### Task to complete
Pick out every line in the data below that contains the word "Policy", and copy each of those lines.

•••••

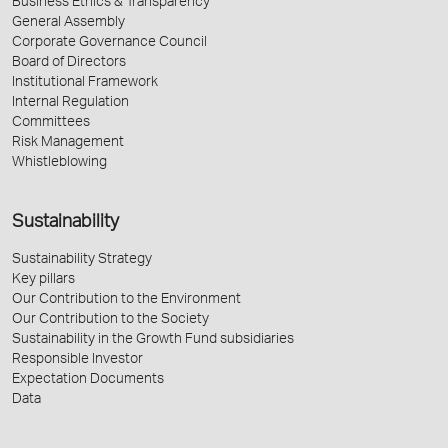
Business Ethics & Transparency
General Assembly
Corporate Governance Council
Board of Directors
Institutional Framework
Internal Regulation
Committees
Risk Management
Whistleblowing
Sustainability
Sustainability Strategy
Key pillars
Our Contribution to the Environment
Our Contribution to the Society
Sustainability in the Growth Fund subsidiaries
Responsible Investor
Expectation Documents
Data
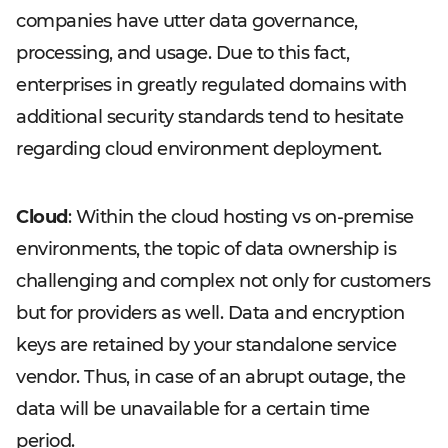
companies have utter data governance,
processing, and usage. Due to this fact,
enterprises in greatly regulated domains with
additional security standards tend to hesitate
regarding cloud environment deployment.
Cloud
: Within the cloud hosting vs on-premise
environments, the topic of data ownership is
challenging and complex not only for customers
but for providers as well. Data and encryption
keys are retained by your standalone service
vendor. Thus, in case of an abrupt outage, the
data will be unavailable for a certain time
period.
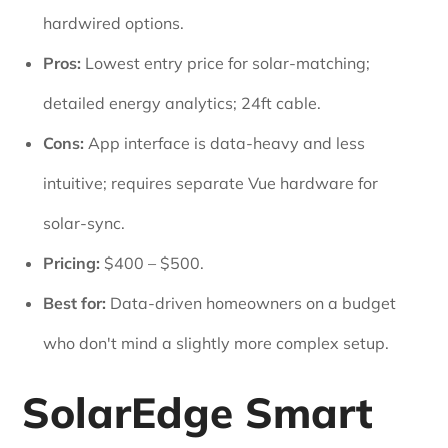
hardwired options.
Pros:
Lowest entry price for solar-matching;
detailed energy analytics; 24ft cable.
Cons:
App interface is data-heavy and less
intuitive; requires separate Vue hardware for
solar-sync.
Pricing:
$400 – $500.
Best for:
Data-driven homeowners on a budget
who don't mind a slightly more complex setup.
SolarEdge Smart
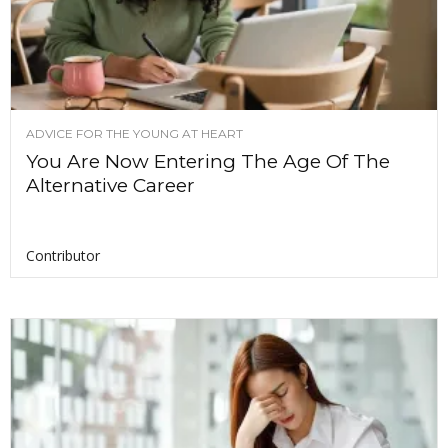
ADVICE FOR THE YOUNG AT HEART
You Are Now Entering The Age Of The
Alternative Career
Contributor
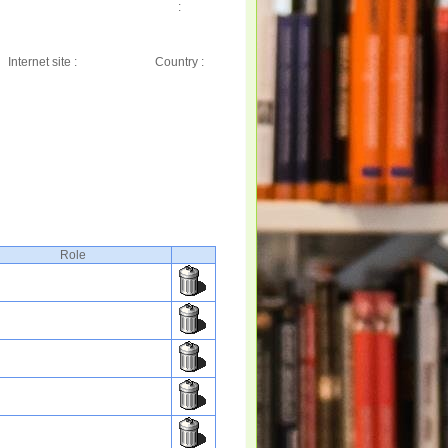
:
Internet site :
Country :
Role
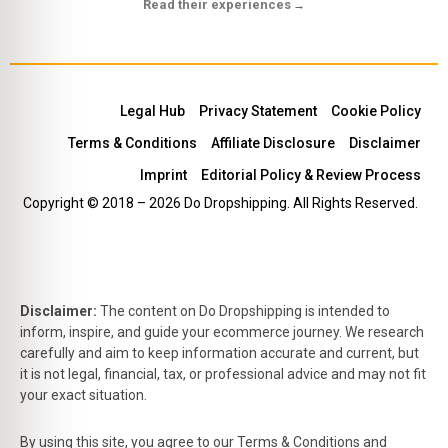
Read their experiences
→
Legal Hub
Privacy Statement
Cookie Policy
Terms & Conditions
Affiliate Disclosure
Disclaimer
Imprint
Editorial Policy & Review Process
Copyright © 2018 – 2026 Do Dropshipping. All Rights Reserved.
Disclaimer:
The content on Do Dropshipping is intended to
inform, inspire, and guide your ecommerce journey. We research
carefully and aim to keep information accurate and current, but
it is not legal, financial, tax, or professional advice and may not fit
your exact situation.
By using this site, you agree to our Terms & Conditions and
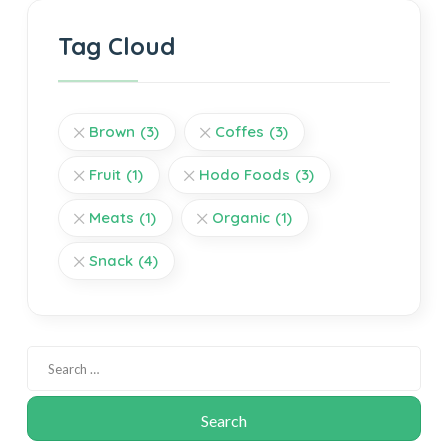
Tag Cloud
Brown
(3)
Coffes
(3)
Fruit
(1)
Hodo Foods
(3)
Meats
(1)
Organic
(1)
Snack
(4)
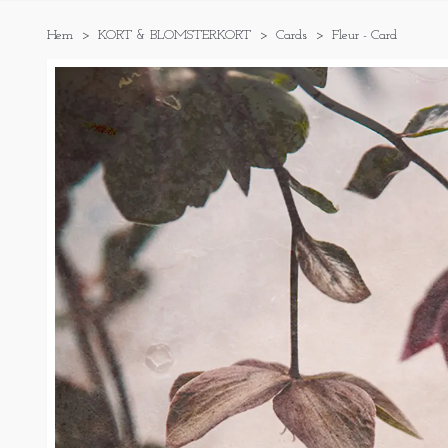
Hem
KORT & BLOMSTERKORT
Cards
Fleur - Card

•••••

### Output for this exercise
Cookie Policy
Editorial Policy & Review Process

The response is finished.